Le maire de Loja, Franco Quezada, risque d'être destitué pour violations du budget
Le conseil municipal de Loja a voté la destitution du maire Franco Quezada en raison de violations présumées des lois sur la transparence, à compter du 26 juin 2025.

Le maire de Loja, Franco Quezada, risque d'être destitué pour violations du budget
Dans un tournant important des événements, le Conseil cantonal de Loja a voté la destitution du maire Franco Quezada de ses fonctions. La décision, prise le 26 juin 2025, a obtenu une majorité décisive avec neuf membres du conseil sur onze en faveur de la motion visant à évincer Quezada, qui occupe ce poste depuis 2021. Il a notamment été informé de la décision, mais dans l'état actuel des choses, il continuera à exercer ses fonctions pour le moment. Les possibilités de recours du maire restent intactes puisqu'il peut saisir le Tribunal Contencioso Electoral (TCE) dans un délai de trois jours ouvrables, ce qui lui permet de conserver ses fonctions, au moins temporairement.
Selon Primicias, les raisons sous-jacentes de l’expulsion de Quezada tournent autour de violations présumées du Código Orgánico de Organización Territorial, Autonomía y Descentralización (Cootad). Plus précisément, l’article 333, littéral C, a été référencé lors du vote du conseil. La motion visant à le destituer fait suite à des plaintes déposées par Ramiro Delgado le 26 mai, indiquant des troubles persistants concernant la manière dont les ressources municipales sont gérées.
Allégations et conclusions
Un comité spécial a été formé pour examiner les documents et rassembler des preuves contre Quezada.
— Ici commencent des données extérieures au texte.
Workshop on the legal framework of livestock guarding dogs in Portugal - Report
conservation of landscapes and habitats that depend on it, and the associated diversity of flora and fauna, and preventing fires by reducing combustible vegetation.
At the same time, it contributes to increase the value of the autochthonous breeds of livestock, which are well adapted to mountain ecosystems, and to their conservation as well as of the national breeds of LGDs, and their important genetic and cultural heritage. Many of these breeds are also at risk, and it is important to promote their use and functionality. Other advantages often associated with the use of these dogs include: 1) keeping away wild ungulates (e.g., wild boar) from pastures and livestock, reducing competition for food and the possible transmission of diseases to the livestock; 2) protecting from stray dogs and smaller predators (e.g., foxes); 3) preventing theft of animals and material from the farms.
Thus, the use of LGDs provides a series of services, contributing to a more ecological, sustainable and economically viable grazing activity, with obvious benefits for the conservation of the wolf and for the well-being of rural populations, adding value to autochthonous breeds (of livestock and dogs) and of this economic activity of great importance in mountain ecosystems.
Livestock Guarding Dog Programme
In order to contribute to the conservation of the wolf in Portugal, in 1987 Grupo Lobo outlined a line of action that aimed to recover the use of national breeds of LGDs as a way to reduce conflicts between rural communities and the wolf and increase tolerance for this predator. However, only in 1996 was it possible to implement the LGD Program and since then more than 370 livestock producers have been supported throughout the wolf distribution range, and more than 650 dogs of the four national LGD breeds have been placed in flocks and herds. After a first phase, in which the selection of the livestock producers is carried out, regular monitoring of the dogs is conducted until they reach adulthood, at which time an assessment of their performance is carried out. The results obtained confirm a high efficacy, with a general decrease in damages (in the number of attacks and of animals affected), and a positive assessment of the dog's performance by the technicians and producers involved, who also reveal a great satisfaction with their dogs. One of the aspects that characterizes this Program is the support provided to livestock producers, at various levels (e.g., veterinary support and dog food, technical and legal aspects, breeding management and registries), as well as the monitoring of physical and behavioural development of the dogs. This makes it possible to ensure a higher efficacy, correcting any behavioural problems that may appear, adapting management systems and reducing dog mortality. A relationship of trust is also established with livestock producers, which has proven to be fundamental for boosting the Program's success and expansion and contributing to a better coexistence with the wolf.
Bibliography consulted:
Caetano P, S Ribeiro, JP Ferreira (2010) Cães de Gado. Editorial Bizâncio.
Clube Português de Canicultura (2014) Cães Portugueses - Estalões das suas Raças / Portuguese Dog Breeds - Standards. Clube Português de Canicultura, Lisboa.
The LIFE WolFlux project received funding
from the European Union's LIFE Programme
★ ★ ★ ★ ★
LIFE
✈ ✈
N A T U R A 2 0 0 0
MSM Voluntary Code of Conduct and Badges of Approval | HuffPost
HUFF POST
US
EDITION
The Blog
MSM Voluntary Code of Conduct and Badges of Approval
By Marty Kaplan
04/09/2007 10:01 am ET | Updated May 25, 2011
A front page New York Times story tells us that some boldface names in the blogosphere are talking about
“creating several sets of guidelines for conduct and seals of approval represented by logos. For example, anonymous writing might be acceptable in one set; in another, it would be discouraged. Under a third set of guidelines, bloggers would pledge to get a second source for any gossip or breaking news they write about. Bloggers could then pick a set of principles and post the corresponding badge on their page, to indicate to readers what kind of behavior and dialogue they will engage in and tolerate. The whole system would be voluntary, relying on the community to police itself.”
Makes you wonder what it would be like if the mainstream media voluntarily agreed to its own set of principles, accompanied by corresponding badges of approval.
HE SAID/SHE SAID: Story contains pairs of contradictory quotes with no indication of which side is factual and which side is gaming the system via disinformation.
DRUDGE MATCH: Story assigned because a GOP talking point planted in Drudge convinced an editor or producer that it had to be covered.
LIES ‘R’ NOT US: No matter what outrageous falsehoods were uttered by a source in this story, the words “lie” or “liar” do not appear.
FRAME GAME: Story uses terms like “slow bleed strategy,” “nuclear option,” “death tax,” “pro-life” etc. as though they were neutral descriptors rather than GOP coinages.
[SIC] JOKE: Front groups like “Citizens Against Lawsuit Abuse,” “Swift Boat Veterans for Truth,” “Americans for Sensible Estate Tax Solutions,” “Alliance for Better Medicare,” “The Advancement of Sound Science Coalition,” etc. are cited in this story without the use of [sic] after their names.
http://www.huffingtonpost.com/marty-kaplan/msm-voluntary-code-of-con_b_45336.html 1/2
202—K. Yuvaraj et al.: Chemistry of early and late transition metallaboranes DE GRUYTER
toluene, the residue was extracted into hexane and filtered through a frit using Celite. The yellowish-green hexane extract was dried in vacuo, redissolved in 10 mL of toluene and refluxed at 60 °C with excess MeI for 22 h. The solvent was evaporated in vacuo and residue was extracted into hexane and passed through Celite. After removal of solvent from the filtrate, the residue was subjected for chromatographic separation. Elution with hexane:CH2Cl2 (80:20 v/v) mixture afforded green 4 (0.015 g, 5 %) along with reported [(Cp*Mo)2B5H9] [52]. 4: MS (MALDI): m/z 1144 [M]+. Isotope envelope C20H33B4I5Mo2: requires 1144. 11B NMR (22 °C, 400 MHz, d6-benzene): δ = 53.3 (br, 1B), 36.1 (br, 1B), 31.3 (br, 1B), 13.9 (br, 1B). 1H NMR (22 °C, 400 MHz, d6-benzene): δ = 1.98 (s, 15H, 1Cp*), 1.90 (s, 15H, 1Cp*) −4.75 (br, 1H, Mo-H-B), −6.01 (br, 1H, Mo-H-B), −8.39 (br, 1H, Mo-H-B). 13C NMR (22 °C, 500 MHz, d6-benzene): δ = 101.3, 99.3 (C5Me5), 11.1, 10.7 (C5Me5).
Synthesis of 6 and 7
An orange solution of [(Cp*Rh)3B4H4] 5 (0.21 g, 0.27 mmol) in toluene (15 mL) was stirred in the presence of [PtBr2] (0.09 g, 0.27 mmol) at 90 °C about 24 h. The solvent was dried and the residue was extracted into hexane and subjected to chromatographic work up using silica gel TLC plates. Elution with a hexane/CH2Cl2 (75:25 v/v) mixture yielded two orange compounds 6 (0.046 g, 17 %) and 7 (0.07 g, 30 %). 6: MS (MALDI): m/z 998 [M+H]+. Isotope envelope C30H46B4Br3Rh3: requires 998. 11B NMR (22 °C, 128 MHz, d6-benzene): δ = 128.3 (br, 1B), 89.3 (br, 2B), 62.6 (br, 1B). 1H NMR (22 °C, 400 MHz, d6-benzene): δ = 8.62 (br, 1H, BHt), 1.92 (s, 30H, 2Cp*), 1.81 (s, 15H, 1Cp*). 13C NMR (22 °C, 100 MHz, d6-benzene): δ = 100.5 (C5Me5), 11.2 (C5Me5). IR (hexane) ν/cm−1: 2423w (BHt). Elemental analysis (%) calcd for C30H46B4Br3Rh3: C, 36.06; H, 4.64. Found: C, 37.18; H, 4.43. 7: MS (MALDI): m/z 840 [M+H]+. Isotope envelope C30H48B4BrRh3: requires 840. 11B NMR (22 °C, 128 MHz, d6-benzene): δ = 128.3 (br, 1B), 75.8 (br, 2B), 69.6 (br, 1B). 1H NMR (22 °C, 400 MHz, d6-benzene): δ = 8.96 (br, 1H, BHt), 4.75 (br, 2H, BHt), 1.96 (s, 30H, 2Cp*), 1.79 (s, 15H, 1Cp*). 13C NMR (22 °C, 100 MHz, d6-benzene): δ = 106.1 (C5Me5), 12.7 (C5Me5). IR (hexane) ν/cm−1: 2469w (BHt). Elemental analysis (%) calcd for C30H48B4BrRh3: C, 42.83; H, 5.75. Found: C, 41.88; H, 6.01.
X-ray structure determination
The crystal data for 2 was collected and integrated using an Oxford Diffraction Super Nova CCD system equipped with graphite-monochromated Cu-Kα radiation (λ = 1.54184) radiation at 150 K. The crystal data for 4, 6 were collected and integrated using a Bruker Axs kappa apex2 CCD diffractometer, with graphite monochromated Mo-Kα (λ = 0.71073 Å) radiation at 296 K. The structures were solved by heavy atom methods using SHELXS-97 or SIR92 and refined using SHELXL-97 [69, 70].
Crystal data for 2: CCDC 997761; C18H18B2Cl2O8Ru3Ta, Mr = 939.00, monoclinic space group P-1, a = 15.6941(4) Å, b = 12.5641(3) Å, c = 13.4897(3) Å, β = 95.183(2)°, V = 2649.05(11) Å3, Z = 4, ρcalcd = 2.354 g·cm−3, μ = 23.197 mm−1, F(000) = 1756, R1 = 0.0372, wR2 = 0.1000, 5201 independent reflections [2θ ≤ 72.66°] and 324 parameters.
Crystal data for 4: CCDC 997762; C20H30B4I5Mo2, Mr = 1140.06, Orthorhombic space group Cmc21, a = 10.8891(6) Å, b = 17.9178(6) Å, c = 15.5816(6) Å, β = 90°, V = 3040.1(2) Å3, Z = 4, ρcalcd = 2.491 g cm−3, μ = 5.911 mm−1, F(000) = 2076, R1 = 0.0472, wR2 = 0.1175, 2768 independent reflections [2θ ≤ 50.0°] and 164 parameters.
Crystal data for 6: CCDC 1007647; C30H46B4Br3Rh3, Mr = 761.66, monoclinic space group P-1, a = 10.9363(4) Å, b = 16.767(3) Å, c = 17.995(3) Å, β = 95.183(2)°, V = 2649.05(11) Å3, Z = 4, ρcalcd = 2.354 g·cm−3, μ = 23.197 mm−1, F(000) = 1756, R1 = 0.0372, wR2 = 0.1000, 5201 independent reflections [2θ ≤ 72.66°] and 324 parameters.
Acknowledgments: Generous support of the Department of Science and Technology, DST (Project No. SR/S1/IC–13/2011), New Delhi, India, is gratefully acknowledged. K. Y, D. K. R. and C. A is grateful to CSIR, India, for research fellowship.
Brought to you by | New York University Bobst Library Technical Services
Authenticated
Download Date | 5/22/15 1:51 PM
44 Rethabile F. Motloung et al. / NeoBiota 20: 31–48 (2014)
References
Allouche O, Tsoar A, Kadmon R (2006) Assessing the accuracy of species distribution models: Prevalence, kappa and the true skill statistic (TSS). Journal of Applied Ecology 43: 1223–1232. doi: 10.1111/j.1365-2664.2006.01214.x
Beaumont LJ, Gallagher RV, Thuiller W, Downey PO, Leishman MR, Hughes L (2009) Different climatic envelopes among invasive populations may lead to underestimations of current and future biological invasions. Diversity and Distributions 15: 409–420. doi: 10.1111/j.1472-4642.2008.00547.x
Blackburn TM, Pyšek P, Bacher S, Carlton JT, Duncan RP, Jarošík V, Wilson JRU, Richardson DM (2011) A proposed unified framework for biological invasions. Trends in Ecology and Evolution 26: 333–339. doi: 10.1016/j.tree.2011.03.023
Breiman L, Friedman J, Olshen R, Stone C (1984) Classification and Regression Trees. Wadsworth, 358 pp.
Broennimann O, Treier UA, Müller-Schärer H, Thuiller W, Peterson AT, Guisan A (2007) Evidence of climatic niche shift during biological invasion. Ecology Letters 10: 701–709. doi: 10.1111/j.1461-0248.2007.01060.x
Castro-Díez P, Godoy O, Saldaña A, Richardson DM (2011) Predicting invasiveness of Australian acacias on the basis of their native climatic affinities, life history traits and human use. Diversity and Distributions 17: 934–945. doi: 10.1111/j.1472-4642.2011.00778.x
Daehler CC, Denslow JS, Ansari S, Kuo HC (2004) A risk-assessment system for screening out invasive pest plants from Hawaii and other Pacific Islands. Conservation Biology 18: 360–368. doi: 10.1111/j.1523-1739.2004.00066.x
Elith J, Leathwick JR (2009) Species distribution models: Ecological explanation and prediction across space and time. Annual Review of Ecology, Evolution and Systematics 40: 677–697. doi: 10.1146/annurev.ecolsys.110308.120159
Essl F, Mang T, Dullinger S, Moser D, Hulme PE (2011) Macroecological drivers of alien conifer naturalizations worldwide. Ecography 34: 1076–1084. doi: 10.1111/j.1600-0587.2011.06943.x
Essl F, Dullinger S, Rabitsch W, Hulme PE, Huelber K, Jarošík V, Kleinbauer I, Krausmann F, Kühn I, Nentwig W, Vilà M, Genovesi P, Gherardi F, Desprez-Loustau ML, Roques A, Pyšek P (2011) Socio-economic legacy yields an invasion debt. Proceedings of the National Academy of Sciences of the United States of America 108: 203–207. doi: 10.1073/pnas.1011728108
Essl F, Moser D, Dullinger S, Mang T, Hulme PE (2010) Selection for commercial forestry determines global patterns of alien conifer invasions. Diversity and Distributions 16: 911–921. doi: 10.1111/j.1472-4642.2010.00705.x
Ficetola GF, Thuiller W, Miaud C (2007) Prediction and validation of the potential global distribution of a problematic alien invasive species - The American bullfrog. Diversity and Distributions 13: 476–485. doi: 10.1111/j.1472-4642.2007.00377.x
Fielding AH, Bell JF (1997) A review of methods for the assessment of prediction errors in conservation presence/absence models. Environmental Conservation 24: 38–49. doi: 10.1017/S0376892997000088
Cette commission a conclu que le maire n'avait pas respecté la résolution CML-017-2024, qui exige la transparence et la gestion efficace du budget municipal. Il a également été souligné que sa gestion des transferts budgétaires pour la gestion des déchets solides contrevenait aux articles 257 et 258 de la Cootad. Au sein du conseil, les partisans de la destitution comprenaient Pablo Carrión, Miguel Castillo et Iván Ludeña, entre autres, présentant une large coalition contre Quezada.
En réponse, Quezada a qualifié l'ensemble du processus de « spectacle politique », affirmant sa position et affirmant son intention de devenir maire jusqu'au 24 mai 2027. Cette situation dramatique souligne les défis de gouvernance en Équateur, un pays connu pour son paysage politique dynamique.
Contexte de la gouvernance en Équateur
L'Équateur fonctionne sous une république présidentielle unitaire, comme le prévoit sa constitution adoptée en 2008. Le cadre de gouvernance se compose de trois branches : exécutive, législative et judiciaire, garantissant une séparation des pouvoirs pour prévenir les abus. Ce système vise à protéger les droits civils, à promouvoir la responsabilité et à renforcer la justice sociale, avec des dispositions garantissant la transparence à tous les niveaux gouvernementaux, comme l'explique Généris en ligne.
Ces dernières années, l’Équateur a été aux prises avec l’instabilité politique et la corruption, ainsi qu’avec des problèmes sociaux urgents. Le président actuel, Daniel Noboa, continue de faire face à ces complexités tout en plaidant pour des réformes qui promettent d'améliorer la transparence et la confiance du public dans la gouvernance. La situation à Loja est un microcosme de ces défis, soulignant comment la gouvernance locale peut refléter des problèmes nationaux plus larges.
À l’avenir, comment se déroulera la dynamique au sein du Conseil cantonal ? L’appel de Quezada entraînera-t-il un résultat différent, ou ce vote marquera-t-il le début d’un nouveau chapitre dans le récit politique de Loja ? Le temps nous le dira, mais pour l’instant, l’attention reste fermement tournée vers le conseil et ses prochaines étapes.